Estimating Target Doppler in Unsynchronized Multistatic ISAC Deployments with Mobile Nodes

TL;DR

This paper introduces a novel method for estimating target Doppler shifts in complex, unsynchronized multistatic ISAC systems with mobile nodes, addressing a key challenge in 6G network sensing and communication integration.

Contribution

It presents the first approach to estimate Doppler frequency in mobile, asynchronous multistatic ISAC setups without external references, using phase invariance and geometrical relationships.

Findings

Method works with at least 4 RXs in simulations

Accurately estimates Doppler shifts despite asynchrony and mobility

Validates approach through numerical simulations in various scenarios

Abstract

Integrated Sensing And Communication (ISAC) is recognized as a key enabler for future 6th Generation (6G) networks, combining communication capabilities with pervasive sensing. In such systems, the estimation of the Doppler shift plays a crucial role for target characterization. However, typical real-world ISAC scenarios largely involve bistatic or multistatic configurations and mobile ISAC nodes. Under these conditions, Doppler estimation becomes particularly challenging, as clock asynchrony between the Transmitter (TX) and the Receivers (RXs), combined with their mobility, introduces additional Doppler components and phase offsets that distort or disrupt the target-induced frequency shift. Existing works have considered these challenges separately or relied on external reference reflectors.
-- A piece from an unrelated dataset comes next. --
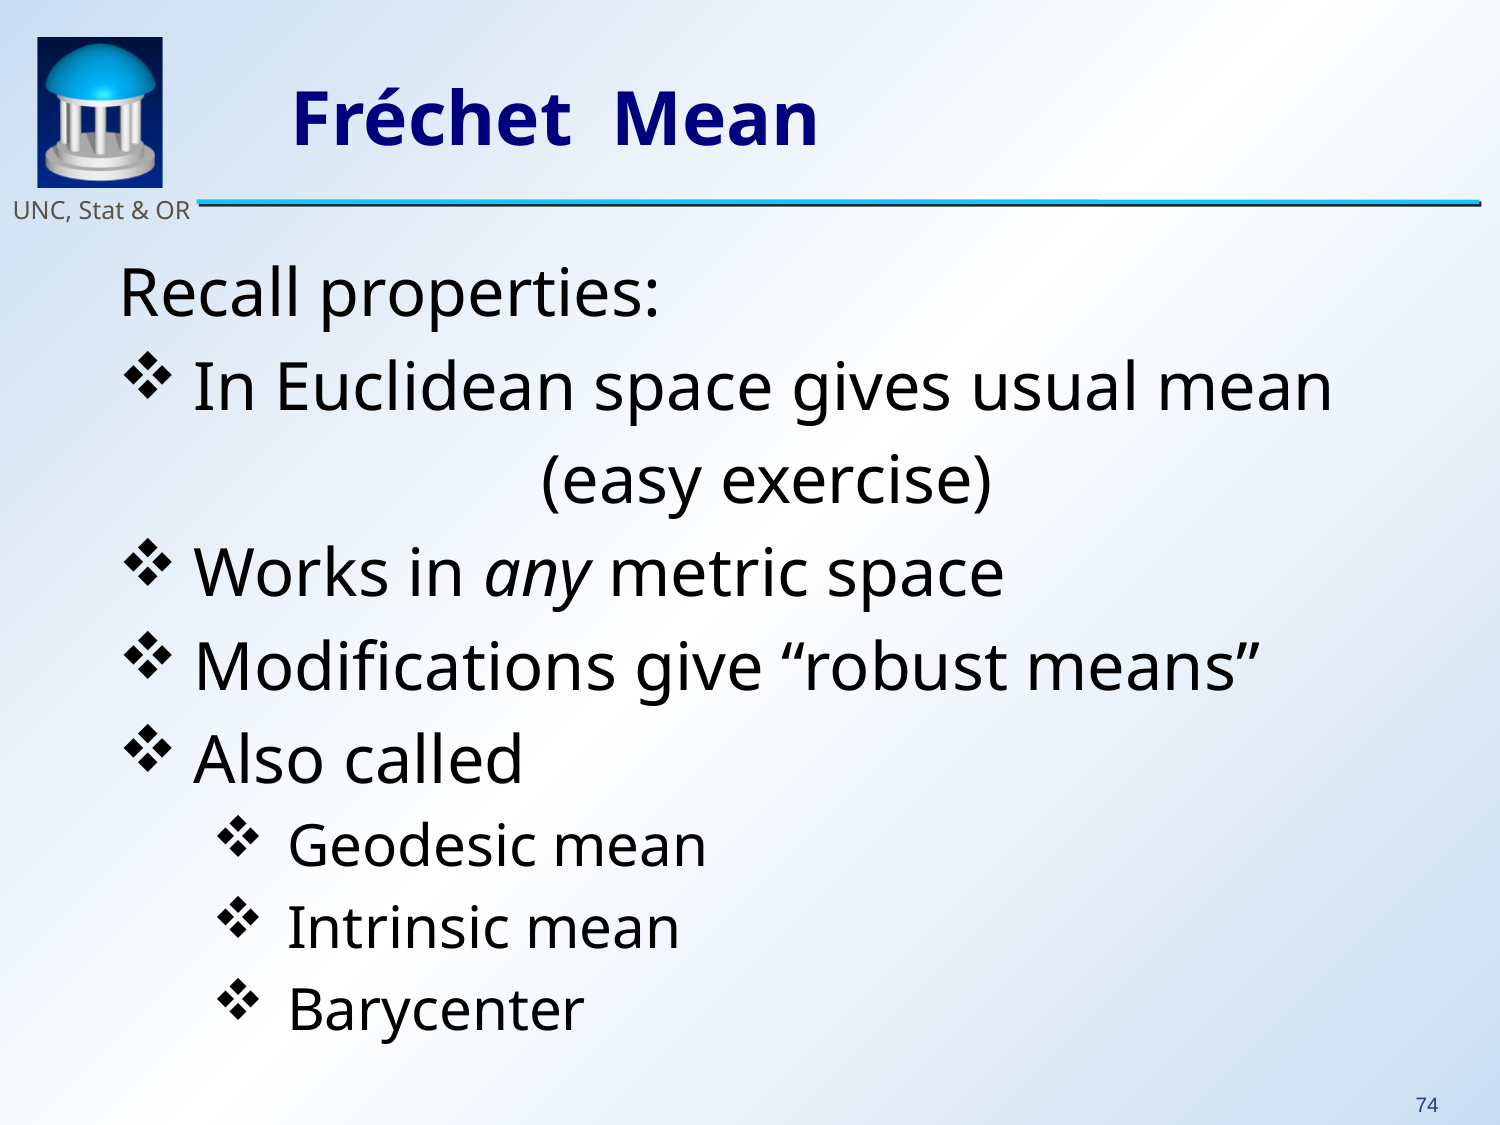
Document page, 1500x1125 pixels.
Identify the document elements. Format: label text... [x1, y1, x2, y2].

In this paper, we present the first method to estimate the Doppler frequency of a target with mobile and asynchronous ISAC nodes in a multistatic configuration, considering the case of a mobile TX and multiple static RXs, and without leveraging any external reflector. By leveraging the invariance of the phase offsets across multipath components and exploiting geometrical relationships, we show that the problem is solvable if at least 4 RXs are present. We evaluate the proposed solution through numerical simulations in various scenarios, showing that it is a valid approach for estimating target Doppler shifts in unsynchronized multistatic ISAC deployments with mobile nodes.